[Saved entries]

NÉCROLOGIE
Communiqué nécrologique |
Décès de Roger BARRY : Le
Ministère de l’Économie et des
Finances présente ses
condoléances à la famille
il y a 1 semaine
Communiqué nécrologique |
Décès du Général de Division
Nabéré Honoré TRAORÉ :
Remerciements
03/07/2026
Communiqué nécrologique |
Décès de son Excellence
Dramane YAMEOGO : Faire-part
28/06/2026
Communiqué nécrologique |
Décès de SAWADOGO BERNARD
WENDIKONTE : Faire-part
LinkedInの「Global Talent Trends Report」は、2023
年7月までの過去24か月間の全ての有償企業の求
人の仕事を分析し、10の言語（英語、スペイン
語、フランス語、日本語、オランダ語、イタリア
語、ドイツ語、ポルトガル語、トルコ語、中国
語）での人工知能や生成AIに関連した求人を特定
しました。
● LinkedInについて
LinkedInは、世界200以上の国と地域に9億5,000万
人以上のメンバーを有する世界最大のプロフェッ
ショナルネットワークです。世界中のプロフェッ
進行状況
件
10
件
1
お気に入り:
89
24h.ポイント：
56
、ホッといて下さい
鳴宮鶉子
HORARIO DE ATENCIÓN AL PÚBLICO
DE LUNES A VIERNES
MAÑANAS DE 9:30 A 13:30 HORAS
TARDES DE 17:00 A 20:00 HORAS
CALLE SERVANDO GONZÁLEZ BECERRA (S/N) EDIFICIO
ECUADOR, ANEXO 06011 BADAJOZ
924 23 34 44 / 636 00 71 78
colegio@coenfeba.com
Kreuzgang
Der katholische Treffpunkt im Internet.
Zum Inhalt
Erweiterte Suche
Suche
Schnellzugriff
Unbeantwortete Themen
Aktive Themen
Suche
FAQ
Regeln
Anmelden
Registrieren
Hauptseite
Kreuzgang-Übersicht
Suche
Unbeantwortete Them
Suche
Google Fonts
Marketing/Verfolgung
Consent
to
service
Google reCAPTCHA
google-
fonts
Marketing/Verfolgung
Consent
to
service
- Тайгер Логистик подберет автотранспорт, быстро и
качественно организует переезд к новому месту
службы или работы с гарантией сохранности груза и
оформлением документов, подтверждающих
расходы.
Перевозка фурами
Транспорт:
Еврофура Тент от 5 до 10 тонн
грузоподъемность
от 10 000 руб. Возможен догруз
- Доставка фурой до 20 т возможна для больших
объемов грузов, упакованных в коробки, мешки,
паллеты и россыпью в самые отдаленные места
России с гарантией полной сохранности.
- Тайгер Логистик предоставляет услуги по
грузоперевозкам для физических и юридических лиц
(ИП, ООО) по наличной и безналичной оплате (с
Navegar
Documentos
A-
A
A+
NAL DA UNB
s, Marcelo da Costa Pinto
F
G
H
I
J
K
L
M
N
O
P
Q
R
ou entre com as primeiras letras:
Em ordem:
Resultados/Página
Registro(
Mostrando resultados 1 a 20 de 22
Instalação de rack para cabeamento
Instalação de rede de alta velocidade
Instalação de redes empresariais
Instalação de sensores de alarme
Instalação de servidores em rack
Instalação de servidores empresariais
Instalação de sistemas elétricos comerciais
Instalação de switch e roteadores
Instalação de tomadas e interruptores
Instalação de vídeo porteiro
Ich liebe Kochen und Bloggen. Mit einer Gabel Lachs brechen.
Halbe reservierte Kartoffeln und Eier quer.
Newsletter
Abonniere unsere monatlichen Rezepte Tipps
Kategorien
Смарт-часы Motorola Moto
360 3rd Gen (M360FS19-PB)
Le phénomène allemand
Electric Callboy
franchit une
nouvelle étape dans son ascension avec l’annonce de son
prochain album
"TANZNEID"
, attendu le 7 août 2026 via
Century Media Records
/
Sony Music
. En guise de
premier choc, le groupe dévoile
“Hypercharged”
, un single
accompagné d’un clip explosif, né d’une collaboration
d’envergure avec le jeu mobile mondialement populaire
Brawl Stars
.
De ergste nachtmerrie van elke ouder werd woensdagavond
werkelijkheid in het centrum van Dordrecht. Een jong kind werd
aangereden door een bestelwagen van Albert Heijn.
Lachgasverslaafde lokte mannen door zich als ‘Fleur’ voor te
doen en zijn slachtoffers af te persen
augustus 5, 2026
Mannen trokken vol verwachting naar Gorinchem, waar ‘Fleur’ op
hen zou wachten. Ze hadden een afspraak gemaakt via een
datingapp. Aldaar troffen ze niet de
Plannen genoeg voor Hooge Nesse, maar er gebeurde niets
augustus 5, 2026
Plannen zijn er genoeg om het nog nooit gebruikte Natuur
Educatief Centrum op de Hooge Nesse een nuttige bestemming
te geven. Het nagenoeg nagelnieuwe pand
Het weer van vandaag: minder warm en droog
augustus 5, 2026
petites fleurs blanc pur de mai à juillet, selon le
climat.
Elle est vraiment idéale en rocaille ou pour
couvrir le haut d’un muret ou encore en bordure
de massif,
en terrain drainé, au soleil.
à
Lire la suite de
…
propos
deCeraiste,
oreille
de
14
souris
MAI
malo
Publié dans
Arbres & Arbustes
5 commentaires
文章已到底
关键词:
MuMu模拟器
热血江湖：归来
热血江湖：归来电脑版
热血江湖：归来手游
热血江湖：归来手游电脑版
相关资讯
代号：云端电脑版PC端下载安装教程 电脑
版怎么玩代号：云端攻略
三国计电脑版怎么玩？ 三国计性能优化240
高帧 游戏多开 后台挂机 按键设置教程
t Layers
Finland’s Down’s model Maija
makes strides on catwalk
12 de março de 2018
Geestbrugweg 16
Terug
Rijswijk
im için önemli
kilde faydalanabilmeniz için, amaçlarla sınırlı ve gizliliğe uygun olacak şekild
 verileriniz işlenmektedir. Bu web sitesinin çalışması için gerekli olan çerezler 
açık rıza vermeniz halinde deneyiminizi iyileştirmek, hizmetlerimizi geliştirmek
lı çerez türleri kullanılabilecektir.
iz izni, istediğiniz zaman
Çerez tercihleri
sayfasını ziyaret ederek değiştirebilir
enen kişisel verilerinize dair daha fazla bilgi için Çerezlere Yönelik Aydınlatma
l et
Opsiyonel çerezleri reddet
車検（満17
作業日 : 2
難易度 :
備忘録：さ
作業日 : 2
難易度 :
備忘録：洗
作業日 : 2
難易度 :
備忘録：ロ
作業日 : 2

## Your assignment
Set down every line of the material above, keeping each one the same as it appears.

## Your response
NÉCROLOGIE
Communiqué nécrologique |
Décès de Roger BARRY : Le
Ministère de l’Économie et des
Finances présente ses
condoléances à la famille
il y a 1 semaine
Communiqué nécrologique |
Décès du Général de Division
Nabéré Honoré TRAORÉ :
Remerciements
03/07/2026
Communiqué nécrologique |
Décès de son Excellence
Dramane YAMEOGO : Faire-part
28/06/2026
Communiqué nécrologique |
Décès de SAWADOGO BERNARD
WENDIKONTE : Faire-part
LinkedInの「Global Talent Trends Report」は、2023
年7月までの過去24か月間の全ての有償企業の求
人の仕事を分析し、10の言語（英語、スペイン
語、フランス語、日本語、オランダ語、イタリア
語、ドイツ語、ポルトガル語、トルコ語、中国
語）での人工知能や生成AIに関連した求人を特定
しました。
● LinkedInについて
LinkedInは、世界200以上の国と地域に9億5,000万
人以上のメンバーを有する世界最大のプロフェッ
ショナルネットワークです。世界中のプロフェッ
進行状況
件
10
件
1
お気に入り:
89
24h.ポイント：
56
、ホッといて下さい
鳴宮鶉子
HORARIO DE ATENCIÓN AL PÚBLICO
DE LUNES A VIERNES
MAÑANAS DE 9:30 A 13:30 HORAS
TARDES DE 17:00 A 20:00 HORAS
CALLE SERVANDO GONZÁLEZ BECERRA (S/N) EDIFICIO
ECUADOR, ANEXO 06011 BADAJOZ
924 23 34 44 / 636 00 71 78
colegio@coenfeba.com
Kreuzgang
Der katholische Treffpunkt im Internet.
Zum Inhalt
Erweiterte Suche
Suche
Schnellzugriff
Unbeantwortete Themen
Aktive Themen
Suche
FAQ
Regeln
Anmelden
Registrieren
Hauptseite
Kreuzgang-Übersicht
Suche
Unbeantwortete Them
Suche
Google Fonts
Marketing/Verfolgung
Consent
to
service
Google reCAPTCHA
google-
fonts
Marketing/Verfolgung
Consent
to
service
- Тайгер Логистик подберет автотранспорт, быстро и
качественно организует переезд к новому месту
службы или работы с гарантией сохранности груза и
оформлением документов, подтверждающих
расходы.
Перевозка фурами
Транспорт:
Еврофура Тент от 5 до 10 тонн
грузоподъемность
от 10 000 руб. Возможен догруз
- Доставка фурой до 20 т возможна для больших
объемов грузов, упакованных в коробки, мешки,
паллеты и россыпью в самые отдаленные места
России с гарантией полной сохранности.
- Тайгер Логистик предоставляет услуги по
грузоперевозкам для физических и юридических лиц
(ИП, ООО) по наличной и безналичной оплате (с
Navegar
Documentos
A-
A
A+
NAL DA UNB
s, Marcelo da Costa Pinto
F
G
H
I
J
K
L
M
N
O
P
Q
R
ou entre com as primeiras letras:
Em ordem:
Resultados/Página
Registro(
Mostrando resultados 1 a 20 de 22
Instalação de rack para cabeamento
Instalação de rede de alta velocidade
Instalação de redes empresariais
Instalação de sensores de alarme
Instalação de servidores em rack
Instalação de servidores empresariais
Instalação de sistemas elétricos comerciais
Instalação de switch e roteadores
Instalação de tomadas e interruptores
Instalação de vídeo porteiro
Ich liebe Kochen und Bloggen. Mit einer Gabel Lachs brechen.
Halbe reservierte Kartoffeln und Eier quer.
Newsletter
Abonniere unsere monatlichen Rezepte Tipps
Kategorien
Смарт-часы Motorola Moto
360 3rd Gen (M360FS19-PB)
Le phénomène allemand
Electric Callboy
franchit une
nouvelle étape dans son ascension avec l’annonce de son
prochain album
"TANZNEID"
, attendu le 7 août 2026 via
Century Media Records
/
Sony Music
. En guise de
premier choc, le groupe dévoile
“Hypercharged”
, un single
accompagné d’un clip explosif, né d’une collaboration
d’envergure avec le jeu mobile mondialement populaire
Brawl Stars
.
De ergste nachtmerrie van elke ouder werd woensdagavond
werkelijkheid in het centrum van Dordrecht. Een jong kind werd
aangereden door een bestelwagen van Albert Heijn.
Lachgasverslaafde lokte mannen door zich als ‘Fleur’ voor te
doen en zijn slachtoffers af te persen
augustus 5, 2026
Mannen trokken vol verwachting naar Gorinchem, waar ‘Fleur’ op
hen zou wachten. Ze hadden een afspraak gemaakt via een
datingapp. Aldaar troffen ze niet de
Plannen genoeg voor Hooge Nesse, maar er gebeurde niets
augustus 5, 2026
Plannen zijn er genoeg om het nog nooit gebruikte Natuur
Educatief Centrum op de Hooge Nesse een nuttige bestemming
te geven. Het nagenoeg nagelnieuwe pand
Het weer van vandaag: minder warm en droog
augustus 5, 2026
petites fleurs blanc pur de mai à juillet, selon le
climat.
Elle est vraiment idéale en rocaille ou pour
couvrir le haut d’un muret ou encore en bordure
de massif,
en terrain drainé, au soleil.
à
Lire la suite de
…
propos
deCeraiste,
oreille
de
14
souris
MAI
malo
Publié dans
Arbres & Arbustes
5 commentaires
文章已到底
关键词:
MuMu模拟器
热血江湖：归来
热血江湖：归来电脑版
热血江湖：归来手游
热血江湖：归来手游电脑版
相关资讯
代号：云端电脑版PC端下载安装教程 电脑
版怎么玩代号：云端攻略
三国计电脑版怎么玩？ 三国计性能优化240
高帧 游戏多开 后台挂机 按键设置教程
t Layers
Finland’s Down’s model Maija
makes strides on catwalk
12 de março de 2018
Geestbrugweg 16
Terug
Rijswijk
im için önemli
kilde faydalanabilmeniz için, amaçlarla sınırlı ve gizliliğe uygun olacak şekild
 verileriniz işlenmektedir. Bu web sitesinin çalışması için gerekli olan çerezler 
açık rıza vermeniz halinde deneyiminizi iyileştirmek, hizmetlerimizi geliştirmek
lı çerez türleri kullanılabilecektir.
iz izni, istediğiniz zaman
Çerez tercihleri
sayfasını ziyaret ederek değiştirebilir
enen kişisel verilerinize dair daha fazla bilgi için Çerezlere Yönelik Aydınlatma
l et
Opsiyonel çerezleri reddet
車検（満17
作業日 : 2
難易度 :
備忘録：さ
作業日 : 2
難易度 :
備忘録：洗
作業日 : 2
難易度 :
備忘録：ロ
作業日 : 2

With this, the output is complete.